→ WORK TO BE COMPLETED:
How would the text on Arab-Norman Palermo and the cathedrals of Cefalù and Monreale go on? Continue it from its final sentence.

----- PAGE TEXT

World Heritage Sites in Italy for its unique architecture

The Arab-Norman Palermo and the Cathedral Churches of Cefalù and Monreale are a series of nine religious and civic structures located on the northern coast of Sicily dating from the era of the Norman Kingdom of Sicily (1130-1194): two palaces, three churches, a cathedral, and a bridge in Palermo, as well as the cathedrals of Cefalù and Monreale. They have been designated together as a UNESCO World Heritage Site. This dedication took place in 2015.

The new Norman rulers built various structures in what has become known as the Arab-Norman style. They incorporated the best practices of Arab and Byzantine architecture into their own art. Although a different builder constructed each of the sites, they are linked together because of their shared architecture and time period.

----------
----- MATERIAL PROVIDED

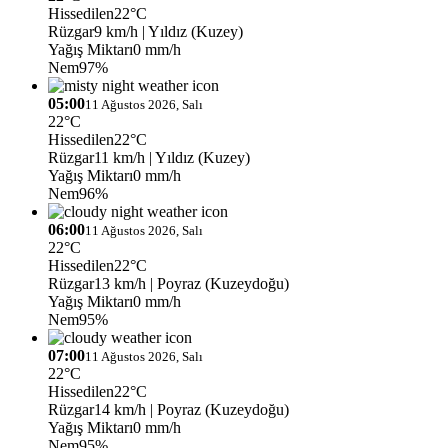
Hissedilen
22°C
Rüzgar
9 km/h
| Yıldız (Kuzey)
Yağış Miktarı
0 mm/h
Nem
97%
05:00
11 Ağustos 2026, Salı
22°C
Hissedilen
22°C
Rüzgar
11 km/h
| Yıldız (Kuzey)
Yağış Miktarı
0 mm/h
Nem
96%
06:00
11 Ağustos 2026, Salı
22°C
Hissedilen
22°C
Rüzgar
13 km/h
| Poyraz (Kuzeydoğu)
Yağış Miktarı
0 mm/h
Nem
95%
07:00
11 Ağustos 2026, Salı
22°C
Hissedilen
22°C
Rüzgar
14 km/h
| Poyraz (Kuzeydoğu)
Yağış Miktarı
0 mm/h
Nem
95%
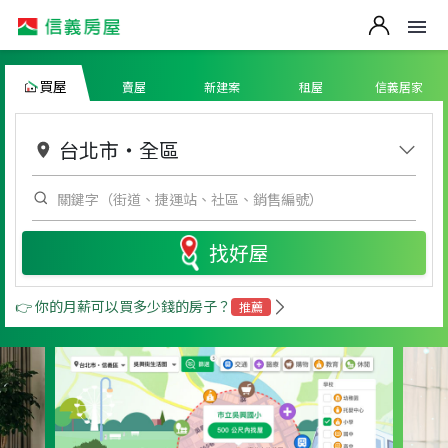
買屋
賣屋
新建案
租屋
信義居家
台北市
・
全區
找好屋
👉 你的月薪可以買多少錢的房子？
推薦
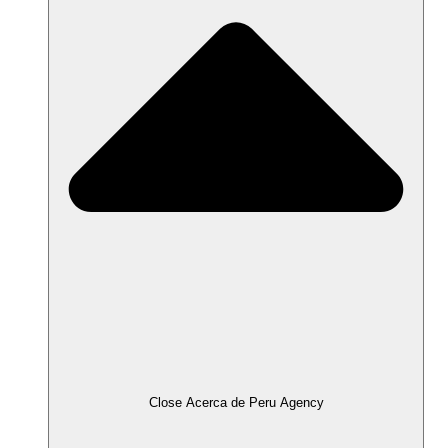
Close Acerca de Peru Agency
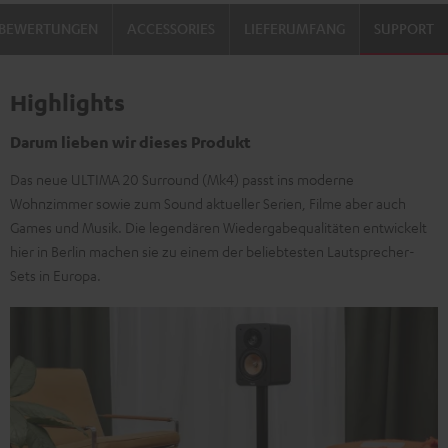
Schwarz
Weiß
BEWERTUNGEN
ACCESSORIES
LIEFERUMFANG
SUPPORT
Highlights
Darum lieben wir dieses Produkt
Das neue ULTIMA 20 Surround (Mk4) passt ins moderne
Wohnzimmer sowie zum Sound aktueller Serien, Filme aber auch
Games und Musik. Die legendären Wiedergabequalitäten entwickelt
hier in Berlin machen sie zu einem der beliebtesten Lautsprecher-
Sets in Europa.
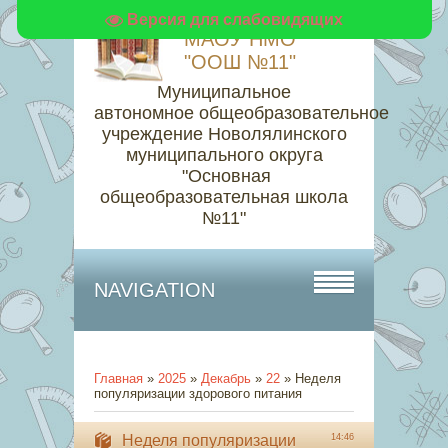
Версия для слабовидящих
МАОУ НМО
"ООШ №11"
Муниципальное
автономное общеобразовательное
учреждение Новолялинского
муниципального округа
"Основная
общеобразовательная школа
№11"
NAVIGATION
Главная
»
2025
»
Декабрь
»
22
» Неделя
популяризации здорового питания
Неделя популяризации
14:46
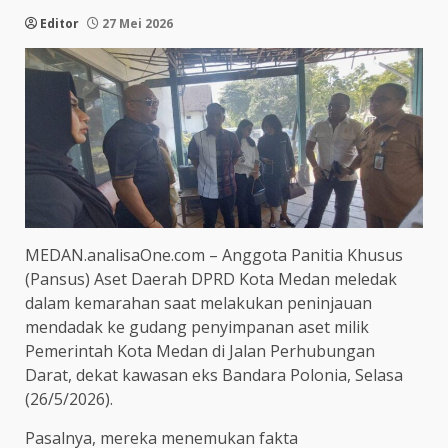
Editor
27 Mei 2026
MEDAN.analisaOne.com – Anggota Panitia Khusus
(Pansus) Aset Daerah DPRD Kota Medan meledak
dalam kemarahan saat melakukan peninjauan
mendadak ke gudang penyimpanan aset milik
Pemerintah Kota Medan di Jalan Perhubungan
Darat, dekat kawasan eks Bandara Polonia, Selasa
(26/5/2026).
Pasalnya, mereka menemukan fakta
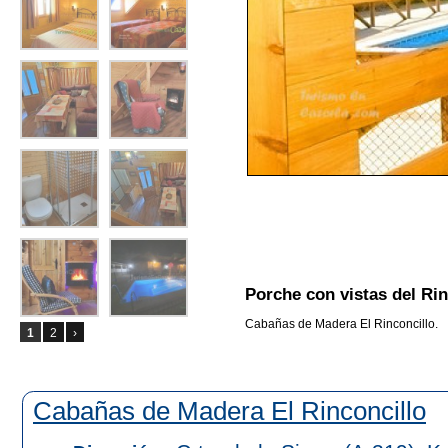
Porche con vistas del Rin
Cabañas de Madera El Rinconcillo.
1
2
›
Cabañas de Madera El Rinconcillo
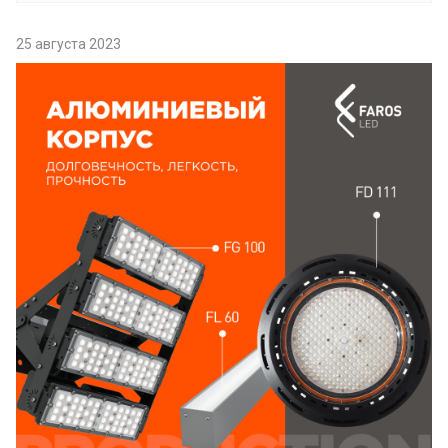
25 августа 2023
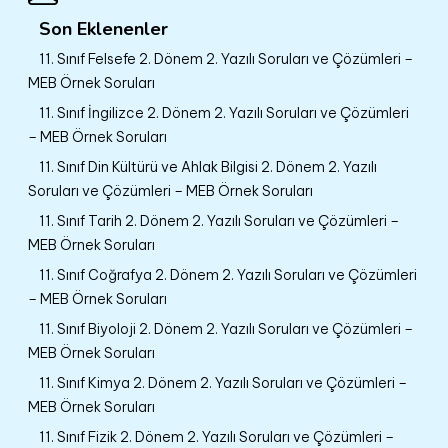
Son Eklenenler
11. Sınıf Felsefe 2. Dönem 2. Yazılı Soruları ve Çözümleri –
MEB Örnek Soruları
11. Sınıf İngilizce 2. Dönem 2. Yazılı Soruları ve Çözümleri
– MEB Örnek Soruları
11. Sınıf Din Kültürü ve Ahlak Bilgisi 2. Dönem 2. Yazılı
Soruları ve Çözümleri – MEB Örnek Soruları
11. Sınıf Tarih 2. Dönem 2. Yazılı Soruları ve Çözümleri –
MEB Örnek Soruları
11. Sınıf Coğrafya 2. Dönem 2. Yazılı Soruları ve Çözümleri
– MEB Örnek Soruları
11. Sınıf Biyoloji 2. Dönem 2. Yazılı Soruları ve Çözümleri –
MEB Örnek Soruları
11. Sınıf Kimya 2. Dönem 2. Yazılı Soruları ve Çözümleri –
MEB Örnek Soruları
11. Sınıf Fizik 2. Dönem 2. Yazılı Soruları ve Çözümleri –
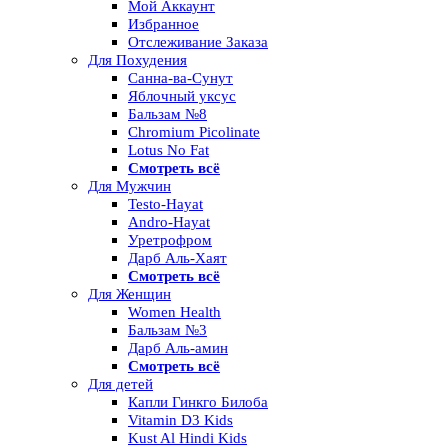
Мой Аккаунт
Избранное
Отслеживание Заказа
Для Похудения
Санна-ва-Сунут
Яблочный уксус
Бальзам №8
Chromium Picolinate
Lotus No Fat
Смотреть всё
Для Мужчин
Testo-Hayat
Andro-Hayat
Уретрофром
Дарб Аль-Хаят
Смотреть всё
Для Женщин
Women Health
Бальзам №3
Дарб Аль-амин
Смотреть всё
Для детей
Капли Гинкго Билоба
Vitamin D3 Kids
Kust Al Hindi Kids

----------

→ ANSWER FOR THE TASK:
On the Friday after these locations gained World Heritage Sites tatus, Italy celebrated with a ceremony. As Palermo Mayor Leoluca Orlando and then Italian president Sergio Mattarella revealed a plaque, various Italian officials and public figures attended at the entrance of the Palazzo dei Normanni which hosts the Sicilian Regional Assembly. He said that "we send this message of coexistence." The president highlighted the contributions of the Arabs and Normans to Italian history.
Currently all of the buildings are under continuous restoration and care. This care varies from site to site but most often consists of topical restoration (cleaning, maintaining murals, etc), research (what the building might have looked like originally and what was done there), and structural restoration (making sure the building is safe and structurally sound).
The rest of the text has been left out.